**TEXT PROVIDED:**
The need-based car seat allocation algorithm incorporates four county-level data elements, all derived from the Georgia Department of Health Online Analytical Statistical Information System (OASIS; Georgia Department of Health 2008–2014). The first data element represents the sum of each county’s rate of MVC fatalities, emergency department visits, and hospital discharges among county residents (i.e., regardless of where the MVC took place) aged 0–4 years and 5–9 years, measured through data from the Georgia Department of Transportation and NHTSA as cumulative 5-year incidence rate per 100,000 population per year. MVC fatalities were identified via International Classification of Diseases, 10th edition codes V30–V79 (.4–.9), V83–V86 (.0–.3), and nonfatal MVC injuries were identified via International Classification of Diseases, ninth edition, Clinical Modification codes E810–E819 (.0–.1, and .8–9, excluding pedestrians, pedal cyclists, and motor cyclists). The second data element represents county poverty, measured as the most recent single-year annual percentage of all people in poverty by county according the U.S. Census Bureau (2012b). The third data element represents each county’s demonstrated distribution capacity, measured as the percentage of allocated car seats the county successfully distributed to eligible families in the prior year. This element was initially set to 100%, designed to be adjusted based on counties’ future performance. The fourth data element represents the size of each county’s potential recipient population, measured as the most recent single-year annual numbers of county residents aged 0–4 and 5–9 years old (Georgia Department of Health 2008–2014).

Calculations

Separate allocations were determined for car seats with harnesses and booster seats. Based on the 4 data elements, an algorithm calculates the annual allocation for each county as follows (calculations demonstrated in Appendix S1):

  1. Each contributing data measure (e.g., MVC injury incidence rate) is standardized as (County measure – Average of all counties)/Standard deviation of the measure.

**INFORMATION PROVIDED:**

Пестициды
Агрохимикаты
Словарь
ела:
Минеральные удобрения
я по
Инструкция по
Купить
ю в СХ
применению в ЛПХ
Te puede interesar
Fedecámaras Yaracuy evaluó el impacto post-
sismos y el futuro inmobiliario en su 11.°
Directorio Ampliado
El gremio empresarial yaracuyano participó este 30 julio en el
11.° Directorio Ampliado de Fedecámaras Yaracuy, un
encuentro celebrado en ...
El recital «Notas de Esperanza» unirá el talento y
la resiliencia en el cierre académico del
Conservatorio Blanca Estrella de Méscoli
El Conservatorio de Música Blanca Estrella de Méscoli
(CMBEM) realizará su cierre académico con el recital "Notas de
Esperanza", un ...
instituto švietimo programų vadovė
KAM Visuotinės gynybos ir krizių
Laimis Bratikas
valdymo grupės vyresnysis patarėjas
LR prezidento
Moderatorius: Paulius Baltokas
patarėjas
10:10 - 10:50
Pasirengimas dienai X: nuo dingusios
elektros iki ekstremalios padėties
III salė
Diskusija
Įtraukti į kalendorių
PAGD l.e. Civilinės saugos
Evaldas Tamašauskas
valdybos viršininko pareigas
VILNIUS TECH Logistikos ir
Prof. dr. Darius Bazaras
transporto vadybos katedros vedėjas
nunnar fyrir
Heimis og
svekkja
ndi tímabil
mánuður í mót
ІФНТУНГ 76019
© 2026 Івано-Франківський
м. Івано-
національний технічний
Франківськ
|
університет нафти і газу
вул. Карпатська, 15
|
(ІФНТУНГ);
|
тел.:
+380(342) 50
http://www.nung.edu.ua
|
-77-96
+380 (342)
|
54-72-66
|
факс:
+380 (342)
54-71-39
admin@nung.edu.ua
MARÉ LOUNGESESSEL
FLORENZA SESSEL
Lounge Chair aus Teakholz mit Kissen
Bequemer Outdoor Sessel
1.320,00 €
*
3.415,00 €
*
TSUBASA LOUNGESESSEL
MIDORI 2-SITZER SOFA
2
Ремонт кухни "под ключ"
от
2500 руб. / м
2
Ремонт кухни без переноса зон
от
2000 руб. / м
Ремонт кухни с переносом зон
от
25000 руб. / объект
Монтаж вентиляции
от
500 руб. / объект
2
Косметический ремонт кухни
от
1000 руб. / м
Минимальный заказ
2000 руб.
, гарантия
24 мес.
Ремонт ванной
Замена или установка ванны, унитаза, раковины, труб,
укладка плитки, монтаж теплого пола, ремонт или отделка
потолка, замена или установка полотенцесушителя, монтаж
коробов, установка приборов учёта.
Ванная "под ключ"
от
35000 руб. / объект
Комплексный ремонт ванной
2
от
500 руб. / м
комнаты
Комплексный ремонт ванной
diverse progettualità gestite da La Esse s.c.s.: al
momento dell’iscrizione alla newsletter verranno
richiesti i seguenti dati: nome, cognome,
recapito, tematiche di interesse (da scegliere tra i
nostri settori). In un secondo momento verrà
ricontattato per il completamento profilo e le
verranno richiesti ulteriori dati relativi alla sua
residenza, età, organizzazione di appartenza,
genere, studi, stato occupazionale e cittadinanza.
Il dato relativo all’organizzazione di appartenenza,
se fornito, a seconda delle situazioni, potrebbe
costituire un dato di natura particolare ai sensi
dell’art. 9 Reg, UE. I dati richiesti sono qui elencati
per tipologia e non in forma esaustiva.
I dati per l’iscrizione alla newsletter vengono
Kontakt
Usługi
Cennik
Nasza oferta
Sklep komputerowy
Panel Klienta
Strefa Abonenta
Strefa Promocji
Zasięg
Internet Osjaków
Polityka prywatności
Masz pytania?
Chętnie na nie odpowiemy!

**EXERCISE:**
Reproduce the part of the car seat allocation text starting at "Separate allocations were" and ending at "of the measure.". The items are separate material that stands apart from the car seat allocation text.

**RESPONSE TO THE TASK:**
Separate allocations were determined for car seats with harnesses and booster seats. Based on the 4 data elements, an algorithm calculates the annual allocation for each county as follows (calculations demonstrated in Appendix S1):

  1. Each contributing data measure (e.g., MVC injury incidence rate) is standardized as (County measure – Average of all counties)/Standard deviation of the measure.